The consent administrative order the city entered into with the state Department of Environmental Quality last month requires it to shore up the Gulpha Basin. According to the CAO, the city reported 140 sewer system overflows in the basin from January 2018 through the end of last June. The overflows are a product of runoff from periods of prolonged rainfall that infiltrates the collection system, causing the manhole near the Catherine Heights Road pump station to overflow into the mouth of Gulpha Creek when rainfall accumulates over several days.
The consent agenda the board will consider Tuesday night includes a resolution awarding a $459,000 contract to Hawkins-Weir Engineers for engineering and construction management services for improvements in the Gulpha Basin. Major Capital Projects Manager Todd Piller told the board earlier this week that Hawkins-Weir will oversee work on a 1.23-mile section of gravity main from Gorge Road to the intersection of Vernal and Spring streets. A $3.5 million cost is estimated for the construction phase of the project.
“One of the reasons it’s the size it is, we have had a hard time getting product,” City Manager Bill Burrough, referring to the $13 million reappropriated into the 2022 budget, told the board earlier this month. “We’re experiencing supply chain issues, from things we use on an everyday basis to $3 million to $4 million for the pipeline project.”
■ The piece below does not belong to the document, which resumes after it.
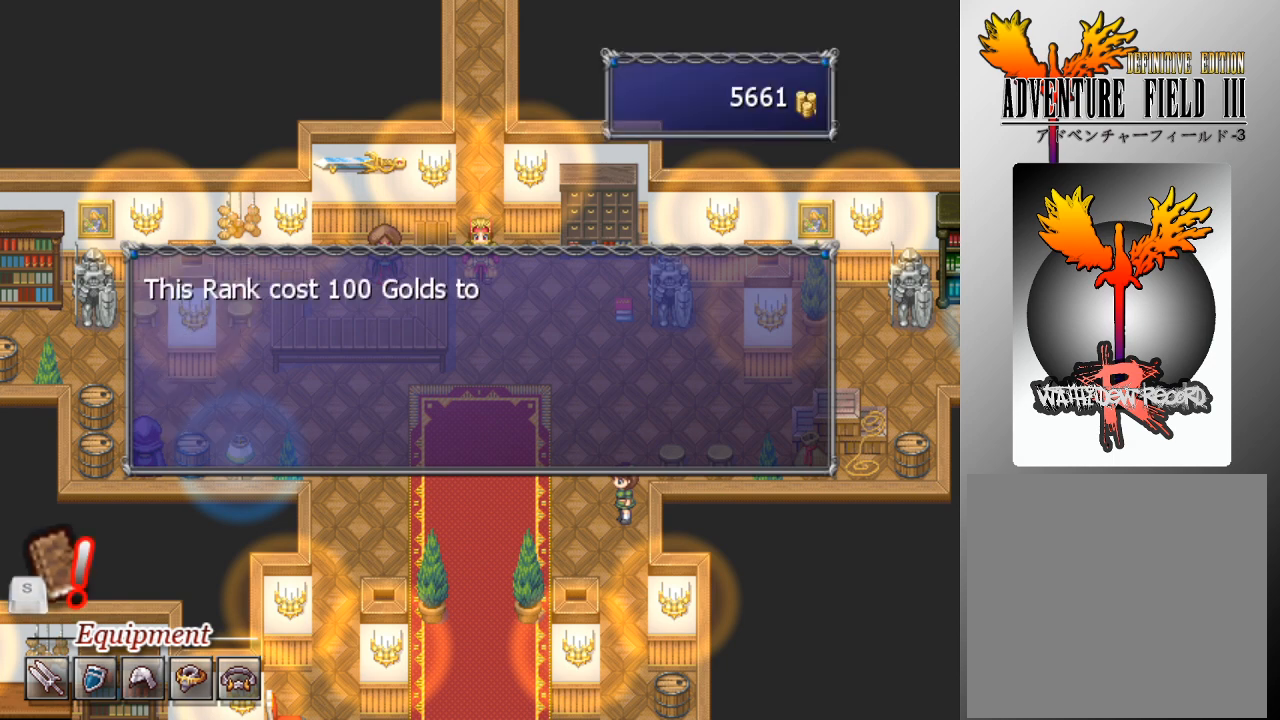
{"buttons": [], "left_stick": "center", "events": []}
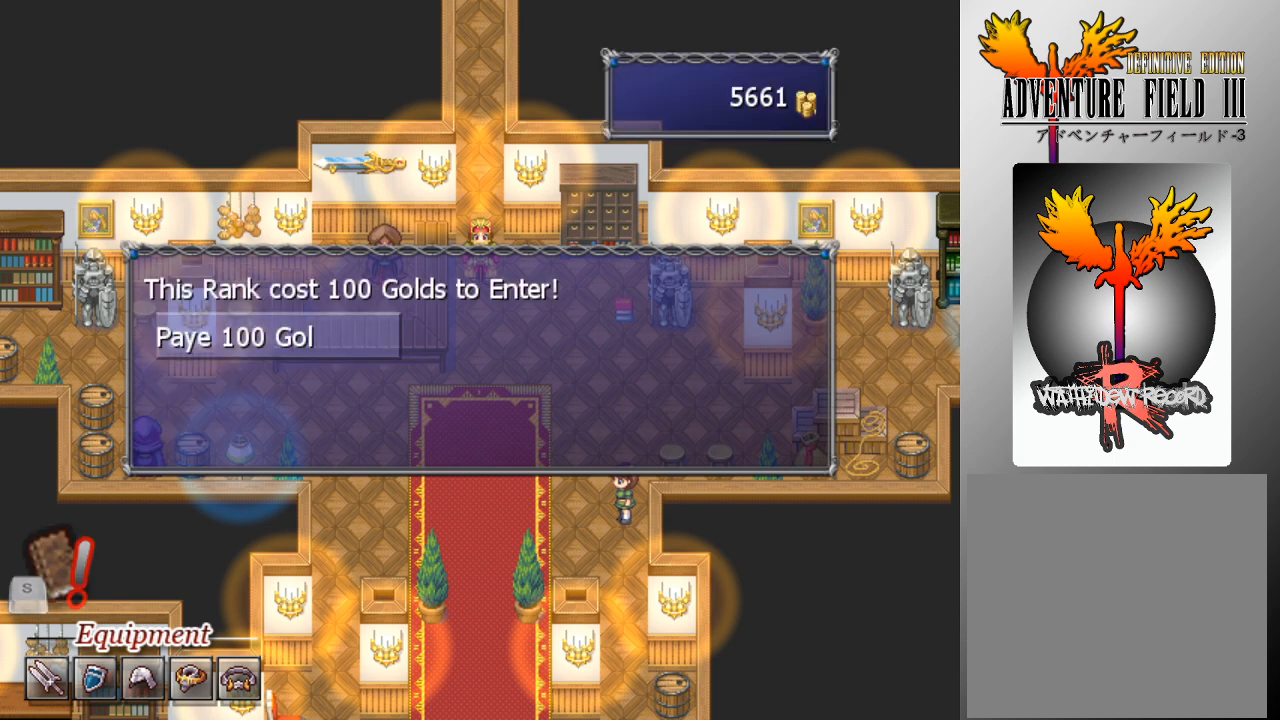
{"buttons": [], "left_stick": "center", "events": []}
The city told the board earlier this week it’s awaiting delivery of about a dozen vehicles it ordered last year.
CBID III
The board adopted an ordinance dissolving Central Business Improvement District III, the Central Avenue area bound by Market Street to the south and Prospect Avenue and Spring Street to the north that comprises more than 40 parcels.
The city said CBID III was formed in December 2002. Since that time, property owners in the area have been pay
ing assessments securing a loan financing streetscape improvements. Property owners who hold almost two-thirds of the district’s real property value petitioned the board to dissolve the district, telling the city the loan held by Bank of America was paid in full in November.
The improvements, which include lamp posts, benches, tree barricades and flower baskets, will transfer to the city when the district is dissolved at the end of March. Burrough said the city will use its general fund to maintain the improvements, as it’s done with amenities funded by other downtown improvement districts that have since dissolved.
“We do have a good relationship with our downtown business community, but we’ve primarily worked with them through our Christmas lights,” Burrough told the board earlier this month. “They’ve done quite a bit in helping us pay for those but not so much on the other amenities we have downtown, from the benches, trees, waste receptacles and light poles.”